- Excerpted records
----
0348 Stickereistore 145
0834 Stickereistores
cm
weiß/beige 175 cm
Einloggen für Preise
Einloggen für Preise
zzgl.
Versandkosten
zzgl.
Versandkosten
----
- What the task requires
Turn every line of text in the items into a Markdown table with two columns, Row and Line. Number the rows in order and skip any blank lines.

- Solution to this exercise
| Row | Line |
|---|---|
| 1 | 0348 Stickereistore 145 |
| 2 | 0834 Stickereistores |
| 3 | cm |
| 4 | weiß/beige 175 cm |
| 5 | Einloggen für Preise |
| 6 | Einloggen für Preise |
| 7 | zzgl. |
| 8 | Versandkosten |
| 9 | zzgl. |
| 10 | Versandkosten |